One of the most impressive things I saw at NAB 2015 was Blackmagic Design’s DaVinci Resolve 12. Looking back, I can’t believe that I haven’t written about this yet. But maybe this timing is actually a little better since it is supposed to become available in the next few days.
Right now, the big three video editing platforms are Premiere Pro CC, Final Cut Pro X and Avid Media Composer. All have their fans and faithful user bases. But I think there is about to be another big player with Resolve 12.

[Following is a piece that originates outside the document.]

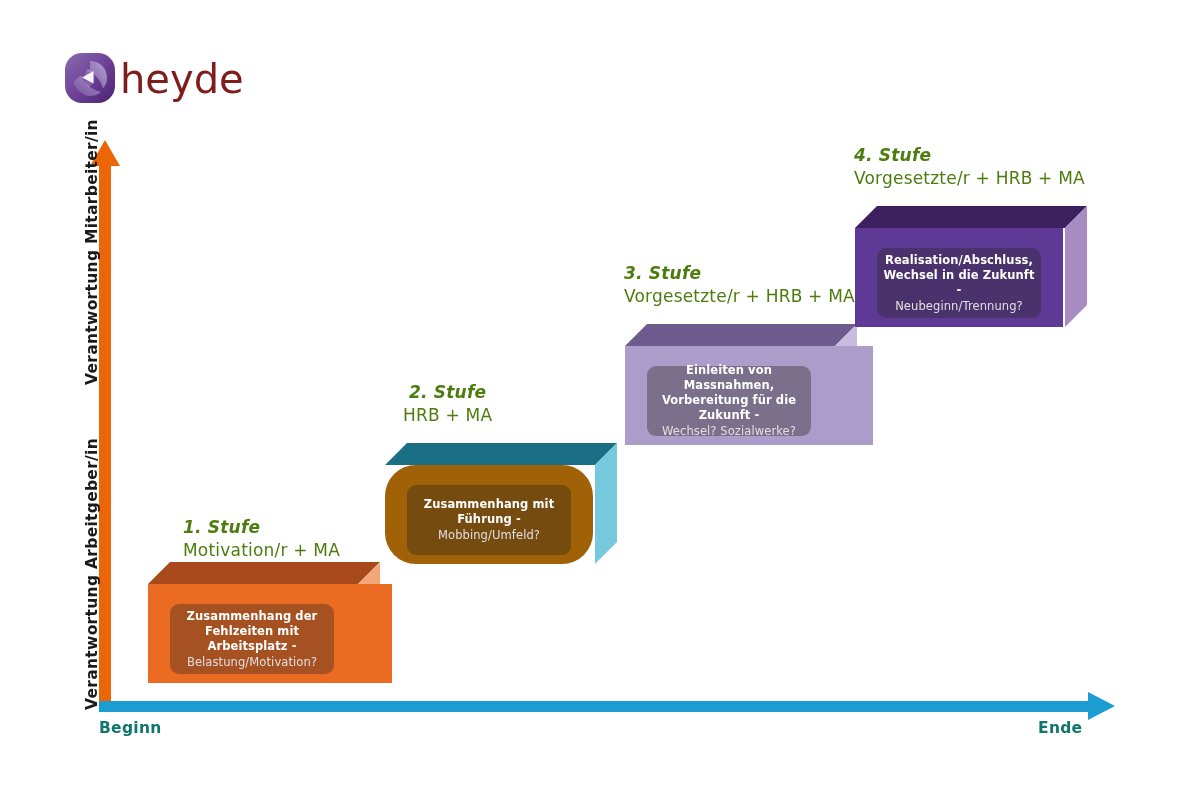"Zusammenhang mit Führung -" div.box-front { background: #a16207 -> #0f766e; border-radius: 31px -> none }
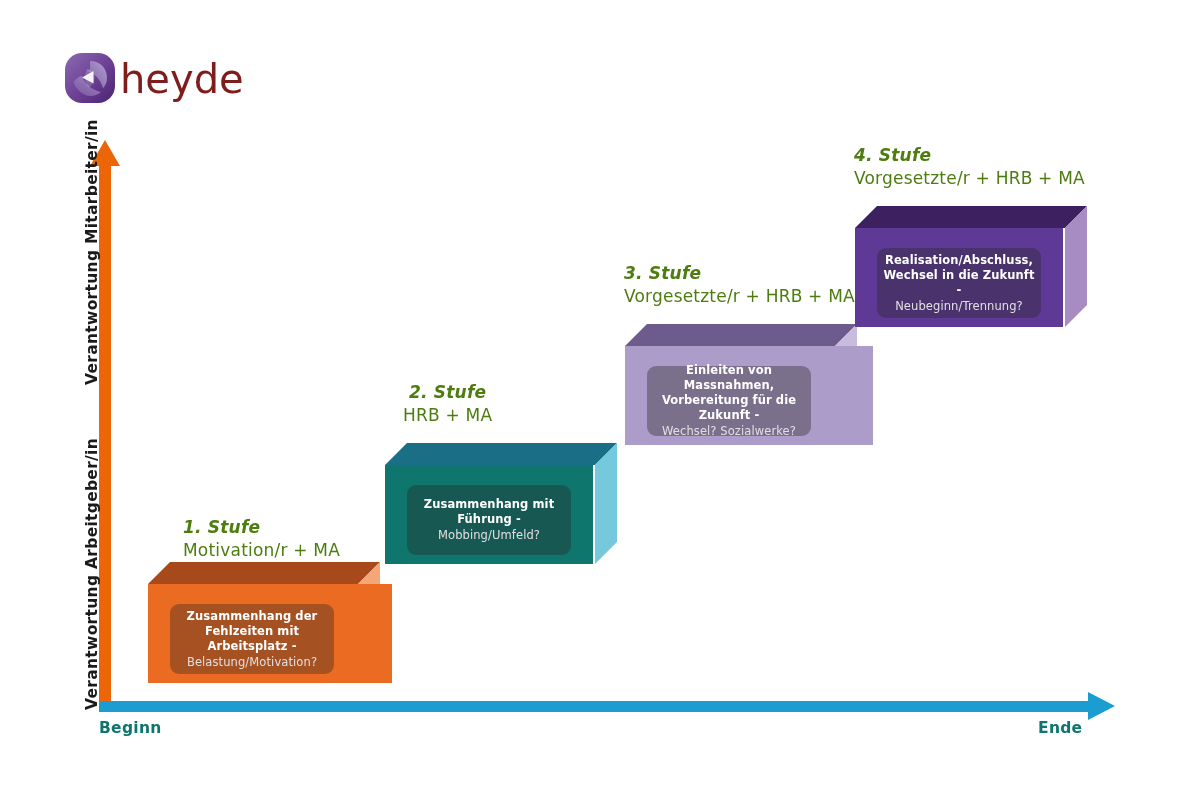"Beginn" .axis-label-h { color: #0f766e -> #0f172a }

Blackmagic has been grooming Resolve over the past few years into a powerful NLE (non-linear editor). Last year, we saw the editing side of Resolve step up to be a more serious consideration for telling your story but Blackmagic didn’t go so far as to call Resolve a true NLE. Instead, Blackmagic focused on its ability to play nice with other NLEs and to import XML files for finishing in Resolve.
This year, it’s a different story. The editing prowess of Resolve 12 was the highlight of Blackmagic’s demo time and the company was in your face that Resolve is now a full-fledged NLE ready to compete against the likes of Adobe, Apple and Avid.
I’m excited to get my hands on DaVinci Resolve 12 as a potential replacement for Premiere Pro CC. While I prefer Premiere over FCP and Media Composer, it still leaves a lot to be desired. While Adobe continues to add plenty of bells and whistles to Premiere, there are a lot of issues with the underlying tech that get in the way. The title tool and the audio mixer are just a couple of examples of archaic tech and interfaces inside Premiere.
Additionally, up until this latest update of Premiere, I experienced constant crashes, which has caused me to hit Command + S after nearly every edit I make now. CC 2015 has fixed a lot of the crashing but I still don’t trust it enough to kick the constant saving habit.
Resolve 12 is sure to have its fair share of gotchas along the way, but I’m ready to kick the tires on something new that mixes some of the media management prowess that I love about FCP X but still gives me a track-based timeline that makes sense from both an audio and video standpoint.
Check out this video, which highlights some of the key new features in Resolve 12.
While there is a little overlap, the below video focuses specifically on the new editing features in Resolve 12.
The following short video dives a little more into the new multicam feature, which looks on par with Premiere’s multicam editing.
Finally, let’s not forget, at its core, Resolve is built as a top-tier color correction and grading platform. Here’s a closer look at the new color correction updates in the video below.
Blackmagic hasn’t yet given a specific date of when Resolve 12 will be available except for July 2015. So, we’re going to get our hands on it in the next couple of weeks.
Oh, and did I mention that Resolve 12 comes in a Lite version that is free. I said free.
Now, the Resolve 12 Lite is missing a couple of features but these are features most single users won’t miss or can replace with a cheap plugin. The collaboration features that allows multiple people to work on the same timeline at the same time is only in the full version. Noise reduction in the color correction module is also only available in the full version. All of the NLE prowess though is available to everyone – again, for free.
Windows or Mac.
Surely that’s worth kicking the tires a bit when it hits in the next few days.